LinkedIn just made a huge change to accommodate the ever-adapting workforce, and this is a bandwagon that you definitely want to jump on.

LinkedIn just launched a new service called LinkedIn Profinder, which connects consumers with independent service providers. That’s right freelance people, this one is for you! This is a place where short-term gigs and freelance handiwork will thrive.

I was so excited to see this addition, because on the regular platform, it was extremely hard for me to find anything in writing and editing that worked for me, but now I’ll be able to offer my writing service as a freelancer, and can also simply search for something temporary if I am short on cash. This is a goldmine for college students, because a lot of us will have more freelance experience as we earn our way towards our degrees so we will look good on these applications. This is calling all of you creative folk who like to design wedding invites, you life coaches, you math whizzes who can do people’s taxes, and so on.

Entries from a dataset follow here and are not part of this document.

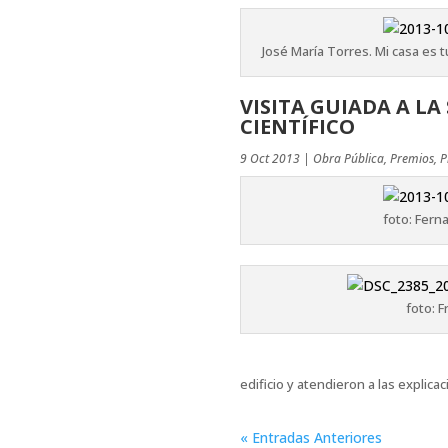
José María Torres. Mi casa es 
VISITA GUIADA A L
CIENTÍFICO
9 Oct 2013
|
Obra Pública
,
Premios
,
P
foto: Fern
foto: F
edificio y atendieron a las explica
« Entradas Anteriores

And who is to say that you only have to offer your own services? This is a great way for you to find local freelancers if you ever need help on something. Maybe you are trying to make a name for yourself with your art and need a professional looking website, which you don’t know how to really do, so you go on LinkedIn Profinder and get matched with the perfect web design freelancer for the job.

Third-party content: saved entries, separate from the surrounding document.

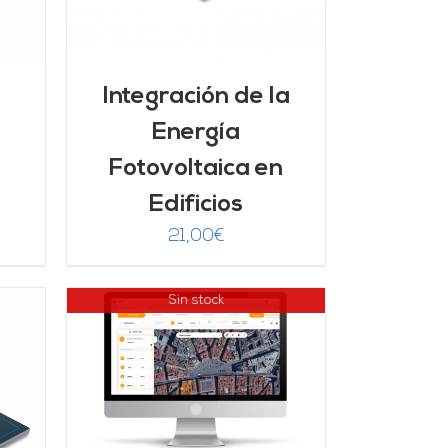
Integración de la
Energía
Fotovoltaica en
Edificios
21,00
€
Sin stock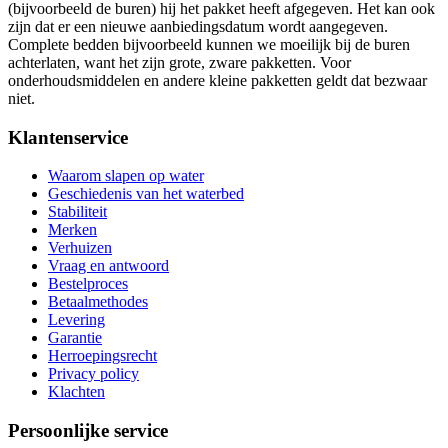
(bijvoorbeeld de buren) hij het pakket heeft afgegeven. Het kan ook
zijn dat er een nieuwe aanbiedingsdatum wordt aangegeven.
Complete bedden bijvoorbeeld kunnen we moeilijk bij de buren
achterlaten, want het zijn grote, zware pakketten. Voor
onderhoudsmiddelen en andere kleine pakketten geldt dat bezwaar
niet.
Klantenservice
Waarom slapen op water
Geschiedenis van het waterbed
Stabiliteit
Merken
Verhuizen
Vraag en antwoord
Bestelproces
Betaalmethodes
Levering
Garantie
Herroepingsrecht
Privacy policy
Klachten
Persoonlijke service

There are over 150 service areas to choose from so far, and I’m sure this will grow as LinkedIn gathers more data on what the public wants.

But how does it really work? Well, you get to put yourself out there for free until you hit 10 places, and then LinkedIn is going to require that you get a membership for $60 a month. This isn’t all bad since after you sign up, you can then submit your resume and profile an unlimited amount of times, meaning more business/services for you!

The great thing is that LinkedIn is so popular and widespread that tons of people will be clicking on your freelance services, and you know that it’s a site that you can trust since people have to give their names, a photo, and you’ll be able to review their profile before agreeing to anything.

If you are the one requesting a service, LinkedIn Profinder will try and get about five professionals to respond to your inquiry in 24 hours. This is really nifty since it would take you much longer to research all of the freelancers yourself, and LinkedIn can help highlight the good ones for you so you can save time and won’t get frustrated.

So what does this all mean? Well, if you haven’t already, you need to make a LinkedIn account, like right now. No seriously, stop reading this for a second and go make one. You can use it for a freelance job now, build up some credibility and get some endorsements, and then use it later on for a 9-5 job, or continue with freelance. You don’t have to pay right away, so you can beef up your profile and check it out before you commit if you are still a bit unsure.

When thinking about what you want to put on your profile for Profinder, you might want to tweak it a bit from what you merely have printed on your resume. Sure, a client needs to know that you are qualified, but also seeing your dedication and how your service will be their best bet is a great thing to have in there as well.

Make sure to be professional and friendly if a client contacts you, and if you have samples of your work, make sure there is a link or a photo on your profile so a potential client knows what you are capable of.

The sooner you learn how to navigate this job marketplace, the more prepared you will be. Even if you are doing job and freelance job searches outside of the LinkedIn site, a lot of online applications let you link your LinkedIn account to them so you don’t have to type out all of your experience and things like that, so that is a great time saver as well. In a world that moves as quickly as ours does, you always want to be one step ahead of the competition, and LinkedIn Profinder is here to help with that.